Sidang kasus pemalsuan surat dan perbuatan tidak menyenangkan yang melibatkan Sutarjo dan Sudarmono, dua advokat sebagai terdakwa, dengan agenda keterangan saksi ahli, memberatkan.
Sebab, Sholehudin, saksi ahli dari Universitas Bhayangkara (Ubhara) dalam keterangannya, bahwa hak imunitas yang dimiliki semua profesi, tidak akan berlaku apabila melakukan pelanggaran pidana.
“Tidak hanya advokat. Seperti polisi, jaksa maupun hakim, tidak mempunyai hak imunitas apabila sedang berhadapan dengan pelanggaran hukum,” Sholehudin, Selasa (17/5/2016).
Dalam sidang ini, Mashudi selaku pelapor juga hadir dan menyerahkan salinan putusan Majelis Pemeriksa Wilayah Notaris (MPWN) Jawa Timur, yang selama ini keberadaannya dipermasalahkan oleh pihak penasehat hukum terdakwa.
Putusan bernomor 01/Pts/Mj.PWN.Prov.Jawa Timur/V/2016 itu, menyatakan bahwa laporan klien para terdakwa, yang ditujukan terhadap notaris Mashudi SH, M.Kn, tidak terbukti.
“Putusan MPWN Jatim, seakan membuktikan bahwa pengaduan yang dikirimkan kedua terdakwa kepada Pimpinan Majelis Pengawas Daerah (MPD) Notaris Gresik memang berisikan fitnah terhadap pelapor,” kata Hari Jaksa Penuntut Umum dari Kejaksaan Tinggi Jawa Timur.
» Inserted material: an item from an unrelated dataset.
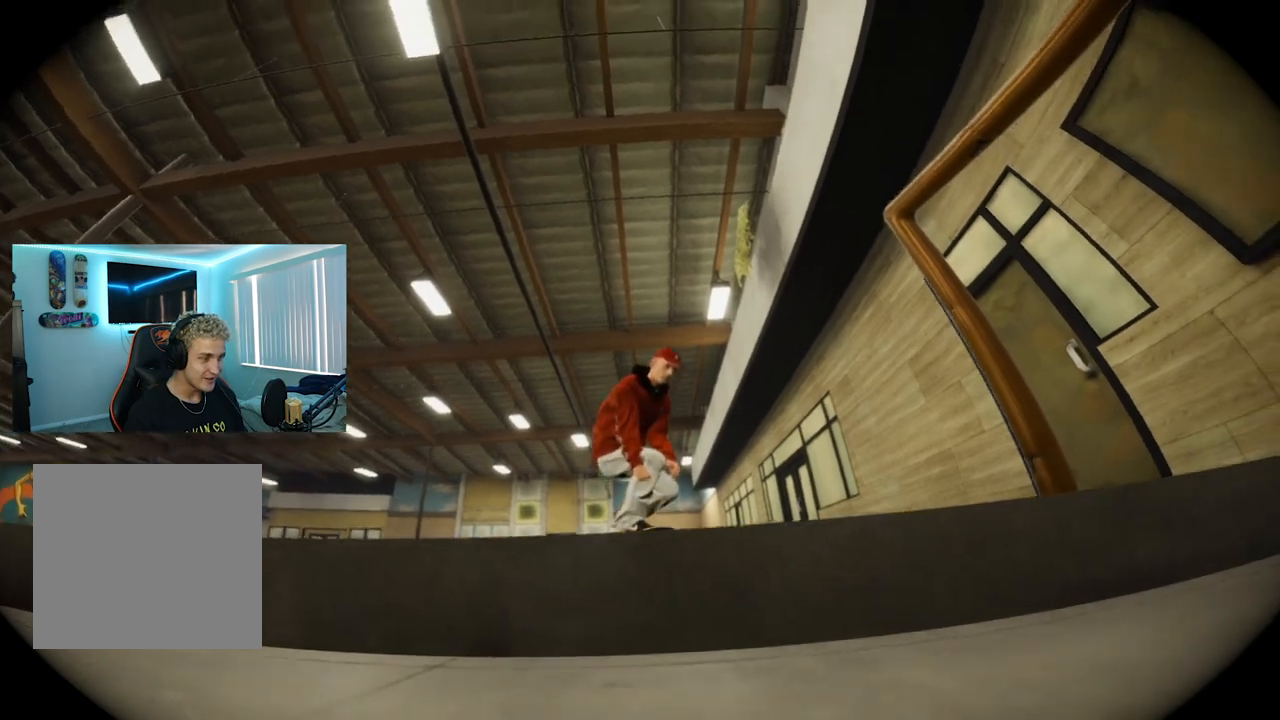
{"buttons": ["R2"], "left_stick": "center", "right_stick": "center", "events": []}
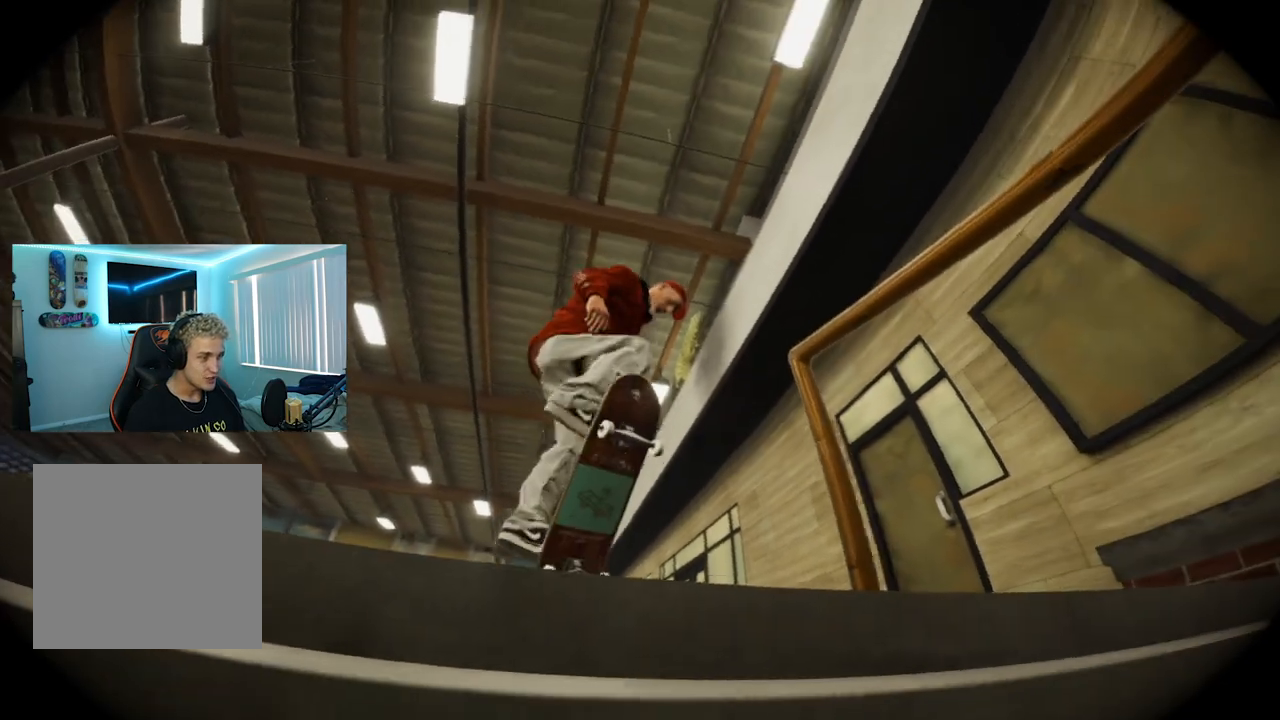
{"buttons": ["R2"], "left_stick": "center", "right_stick": "center", "events": []}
Sementara Jihad Arkanuddin Ketua Majelis Hakim menegaskan masih belum bisa mengabulkan permohonan penangguhan penahanan terdakwa. “Majelis belum mengabulkan permohonan penangguhan penahanan yang penasehat hukum ajukan. Sidang dilanjutkan pekan depan,” kata Jihad Arkanuddin.
Secara terpisah Mashudi mengaku, surat pengaduan itu dikirimkan kedua tersangka saat menjadi penasehat hukum Khoyana (tersangka dalam berkas terpisah, red), itu memang mengandung fitnah.
“Isi pengaduan yang dikirimkan para tersangka tersebut bernuansa fitnah. Kalau selama ini pelapor tidak pernah disangsi oleh majelis pengawas notaris. Bahwa telah melakukan pelanggaran kode etik maupun melanggar aturan PPAT ataupun diputus bersalah oleh pengadilan,” ujar Mashudi. (bry/ipg)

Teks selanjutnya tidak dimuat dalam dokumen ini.